[Dataset records]
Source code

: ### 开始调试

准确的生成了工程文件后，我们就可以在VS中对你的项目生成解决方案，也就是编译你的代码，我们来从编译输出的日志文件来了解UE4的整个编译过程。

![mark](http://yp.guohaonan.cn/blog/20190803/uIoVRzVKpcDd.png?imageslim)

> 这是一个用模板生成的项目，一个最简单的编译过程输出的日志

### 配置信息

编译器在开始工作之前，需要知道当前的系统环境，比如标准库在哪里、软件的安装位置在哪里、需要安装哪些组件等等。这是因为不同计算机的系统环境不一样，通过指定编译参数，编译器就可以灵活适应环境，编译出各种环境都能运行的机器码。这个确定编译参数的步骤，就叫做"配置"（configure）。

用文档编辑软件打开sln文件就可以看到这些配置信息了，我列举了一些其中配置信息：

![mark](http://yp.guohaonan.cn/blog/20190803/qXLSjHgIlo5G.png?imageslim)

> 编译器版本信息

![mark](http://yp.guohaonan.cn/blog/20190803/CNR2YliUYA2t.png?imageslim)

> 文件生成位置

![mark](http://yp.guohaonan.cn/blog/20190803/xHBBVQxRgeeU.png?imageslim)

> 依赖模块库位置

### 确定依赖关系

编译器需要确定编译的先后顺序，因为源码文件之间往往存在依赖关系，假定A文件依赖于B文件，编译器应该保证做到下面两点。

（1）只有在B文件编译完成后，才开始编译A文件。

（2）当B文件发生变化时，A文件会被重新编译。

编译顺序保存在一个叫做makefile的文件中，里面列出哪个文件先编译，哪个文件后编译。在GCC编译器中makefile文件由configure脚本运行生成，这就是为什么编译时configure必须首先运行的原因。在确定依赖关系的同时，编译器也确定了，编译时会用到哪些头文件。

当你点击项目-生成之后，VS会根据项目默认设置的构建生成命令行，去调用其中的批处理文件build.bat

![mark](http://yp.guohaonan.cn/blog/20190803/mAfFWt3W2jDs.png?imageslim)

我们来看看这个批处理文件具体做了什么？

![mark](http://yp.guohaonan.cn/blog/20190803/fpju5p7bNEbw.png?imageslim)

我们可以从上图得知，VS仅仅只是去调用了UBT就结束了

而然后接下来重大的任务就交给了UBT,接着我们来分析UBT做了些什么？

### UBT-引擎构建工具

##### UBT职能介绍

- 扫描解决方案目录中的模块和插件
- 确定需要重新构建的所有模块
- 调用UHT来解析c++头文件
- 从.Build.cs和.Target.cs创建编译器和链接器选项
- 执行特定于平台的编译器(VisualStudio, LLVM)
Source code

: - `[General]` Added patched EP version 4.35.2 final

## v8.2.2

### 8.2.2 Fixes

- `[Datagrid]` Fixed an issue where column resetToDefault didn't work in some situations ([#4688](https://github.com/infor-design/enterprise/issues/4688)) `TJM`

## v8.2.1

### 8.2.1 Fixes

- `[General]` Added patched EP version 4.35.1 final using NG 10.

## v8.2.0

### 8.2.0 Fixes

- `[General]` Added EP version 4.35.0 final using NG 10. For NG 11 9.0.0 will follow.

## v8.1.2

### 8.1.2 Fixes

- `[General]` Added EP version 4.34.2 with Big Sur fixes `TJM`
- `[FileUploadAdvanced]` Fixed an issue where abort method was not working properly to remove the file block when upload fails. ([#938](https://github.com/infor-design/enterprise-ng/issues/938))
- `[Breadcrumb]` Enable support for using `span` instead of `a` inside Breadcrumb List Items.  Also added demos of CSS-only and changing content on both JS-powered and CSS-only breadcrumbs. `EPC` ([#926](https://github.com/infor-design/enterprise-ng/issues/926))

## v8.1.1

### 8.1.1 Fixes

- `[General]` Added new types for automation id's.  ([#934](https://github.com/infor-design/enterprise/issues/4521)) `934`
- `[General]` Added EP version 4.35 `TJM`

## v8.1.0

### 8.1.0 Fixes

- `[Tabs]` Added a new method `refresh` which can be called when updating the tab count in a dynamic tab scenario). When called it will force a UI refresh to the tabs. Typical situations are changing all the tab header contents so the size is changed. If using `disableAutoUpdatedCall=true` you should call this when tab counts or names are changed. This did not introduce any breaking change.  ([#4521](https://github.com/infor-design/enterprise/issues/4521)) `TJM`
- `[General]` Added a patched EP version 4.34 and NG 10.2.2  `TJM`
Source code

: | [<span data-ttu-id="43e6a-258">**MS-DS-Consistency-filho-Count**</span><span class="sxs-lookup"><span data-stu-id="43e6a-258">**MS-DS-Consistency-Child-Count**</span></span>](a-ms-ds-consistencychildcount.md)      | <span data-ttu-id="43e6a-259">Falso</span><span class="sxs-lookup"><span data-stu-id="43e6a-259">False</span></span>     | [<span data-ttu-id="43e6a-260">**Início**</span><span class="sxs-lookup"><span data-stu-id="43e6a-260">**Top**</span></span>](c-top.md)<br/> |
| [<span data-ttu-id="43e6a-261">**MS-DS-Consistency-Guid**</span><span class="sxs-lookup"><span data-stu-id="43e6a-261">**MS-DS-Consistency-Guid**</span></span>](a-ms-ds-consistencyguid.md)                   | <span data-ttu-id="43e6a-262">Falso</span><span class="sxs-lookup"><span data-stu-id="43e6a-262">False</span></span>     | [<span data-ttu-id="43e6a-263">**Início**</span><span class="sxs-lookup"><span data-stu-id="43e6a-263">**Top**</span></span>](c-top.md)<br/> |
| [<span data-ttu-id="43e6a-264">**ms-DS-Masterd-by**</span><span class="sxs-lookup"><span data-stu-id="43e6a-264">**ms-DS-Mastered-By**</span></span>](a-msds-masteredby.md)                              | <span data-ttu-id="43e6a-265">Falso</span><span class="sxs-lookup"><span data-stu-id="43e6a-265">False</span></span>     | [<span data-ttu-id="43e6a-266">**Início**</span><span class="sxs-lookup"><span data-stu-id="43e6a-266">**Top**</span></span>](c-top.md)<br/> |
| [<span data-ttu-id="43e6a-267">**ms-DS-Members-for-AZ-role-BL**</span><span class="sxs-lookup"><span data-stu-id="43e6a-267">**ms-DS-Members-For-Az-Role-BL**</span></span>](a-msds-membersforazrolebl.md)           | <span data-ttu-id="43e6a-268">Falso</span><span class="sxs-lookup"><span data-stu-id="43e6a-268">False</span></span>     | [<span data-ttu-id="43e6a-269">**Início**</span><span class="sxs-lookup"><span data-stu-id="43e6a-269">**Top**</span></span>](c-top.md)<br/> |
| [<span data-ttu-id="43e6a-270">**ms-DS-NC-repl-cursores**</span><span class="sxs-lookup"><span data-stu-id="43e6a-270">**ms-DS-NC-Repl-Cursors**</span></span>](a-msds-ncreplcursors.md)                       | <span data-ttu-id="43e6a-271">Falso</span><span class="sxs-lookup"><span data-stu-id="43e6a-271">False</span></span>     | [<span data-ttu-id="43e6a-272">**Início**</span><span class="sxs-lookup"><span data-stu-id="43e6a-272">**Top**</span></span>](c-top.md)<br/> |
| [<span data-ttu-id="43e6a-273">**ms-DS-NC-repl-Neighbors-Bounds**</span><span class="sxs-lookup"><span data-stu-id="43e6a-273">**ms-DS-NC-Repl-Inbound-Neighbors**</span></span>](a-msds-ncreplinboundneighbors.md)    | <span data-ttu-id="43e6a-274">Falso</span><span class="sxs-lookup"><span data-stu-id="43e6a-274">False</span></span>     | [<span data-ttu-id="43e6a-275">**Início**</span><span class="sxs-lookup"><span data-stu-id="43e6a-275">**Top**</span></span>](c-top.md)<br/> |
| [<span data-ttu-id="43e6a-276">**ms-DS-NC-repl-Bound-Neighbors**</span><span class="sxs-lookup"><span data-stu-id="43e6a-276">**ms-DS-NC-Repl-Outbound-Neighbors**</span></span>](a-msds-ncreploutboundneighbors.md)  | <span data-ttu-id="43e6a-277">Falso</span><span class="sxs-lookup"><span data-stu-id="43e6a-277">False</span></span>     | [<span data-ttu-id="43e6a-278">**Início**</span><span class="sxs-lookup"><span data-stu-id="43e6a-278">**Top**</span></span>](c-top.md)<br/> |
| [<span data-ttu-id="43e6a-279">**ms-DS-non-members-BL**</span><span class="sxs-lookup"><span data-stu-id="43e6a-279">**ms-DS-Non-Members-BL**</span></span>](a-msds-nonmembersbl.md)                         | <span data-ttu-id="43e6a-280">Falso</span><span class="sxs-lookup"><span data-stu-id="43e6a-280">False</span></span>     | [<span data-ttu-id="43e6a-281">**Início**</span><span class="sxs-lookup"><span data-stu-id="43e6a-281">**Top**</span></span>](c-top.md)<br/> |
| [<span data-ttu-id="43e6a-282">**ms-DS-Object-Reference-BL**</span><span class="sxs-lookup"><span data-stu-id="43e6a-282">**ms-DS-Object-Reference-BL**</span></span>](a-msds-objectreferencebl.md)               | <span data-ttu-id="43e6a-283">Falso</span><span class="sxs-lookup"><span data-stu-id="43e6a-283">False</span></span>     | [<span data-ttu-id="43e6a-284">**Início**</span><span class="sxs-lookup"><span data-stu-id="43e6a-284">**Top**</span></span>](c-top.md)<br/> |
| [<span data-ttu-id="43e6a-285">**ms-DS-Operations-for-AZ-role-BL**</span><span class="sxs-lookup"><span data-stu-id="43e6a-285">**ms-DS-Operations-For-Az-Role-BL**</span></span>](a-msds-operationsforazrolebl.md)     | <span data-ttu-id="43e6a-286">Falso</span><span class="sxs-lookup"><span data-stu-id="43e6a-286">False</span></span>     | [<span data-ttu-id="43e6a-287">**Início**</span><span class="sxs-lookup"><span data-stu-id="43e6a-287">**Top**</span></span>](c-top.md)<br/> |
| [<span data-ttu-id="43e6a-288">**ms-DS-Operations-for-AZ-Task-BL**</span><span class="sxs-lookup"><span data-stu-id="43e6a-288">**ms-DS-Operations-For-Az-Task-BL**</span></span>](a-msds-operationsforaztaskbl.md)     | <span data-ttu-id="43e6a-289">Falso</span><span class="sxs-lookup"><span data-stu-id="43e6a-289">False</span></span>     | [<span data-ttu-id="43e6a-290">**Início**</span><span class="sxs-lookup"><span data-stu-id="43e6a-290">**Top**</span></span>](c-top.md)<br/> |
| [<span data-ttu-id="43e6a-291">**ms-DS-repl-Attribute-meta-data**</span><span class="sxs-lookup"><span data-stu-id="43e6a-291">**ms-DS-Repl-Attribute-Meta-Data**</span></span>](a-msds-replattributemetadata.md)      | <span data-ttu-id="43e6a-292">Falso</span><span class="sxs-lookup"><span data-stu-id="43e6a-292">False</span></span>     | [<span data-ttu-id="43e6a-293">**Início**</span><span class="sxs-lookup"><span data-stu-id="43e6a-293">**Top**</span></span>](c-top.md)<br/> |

# Activity
Copy out the records word for word, from their start through the line containing "编译器在开始工作之前，需要知".

# Response to this task
Source code

: ### 开始调试

准确的生成了工程文件后，我们就可以在VS中对你的项目生成解决方案，也就是编译你的代码，我们来从编译输出的日志文件来了解UE4的整个编译过程。

![mark](http://yp.guohaonan.cn/blog/20190803/uIoVRzVKpcDd.png?imageslim)

> 这是一个用模板生成的项目，一个最简单的编译过程输出的日志

### 配置信息

编译器在开始工作之前，需要知道当前的系统环境，比如标准库在哪里、软件的安装位置在哪里、需要安装哪些组件等等。这是因为不同计算机的系统环境不一样，通过指定编译参数，编译器就可以灵活适应环境，编译出各种环境都能运行的机器码。这个确定编译参数的步骤，就叫做"配置"（configure）。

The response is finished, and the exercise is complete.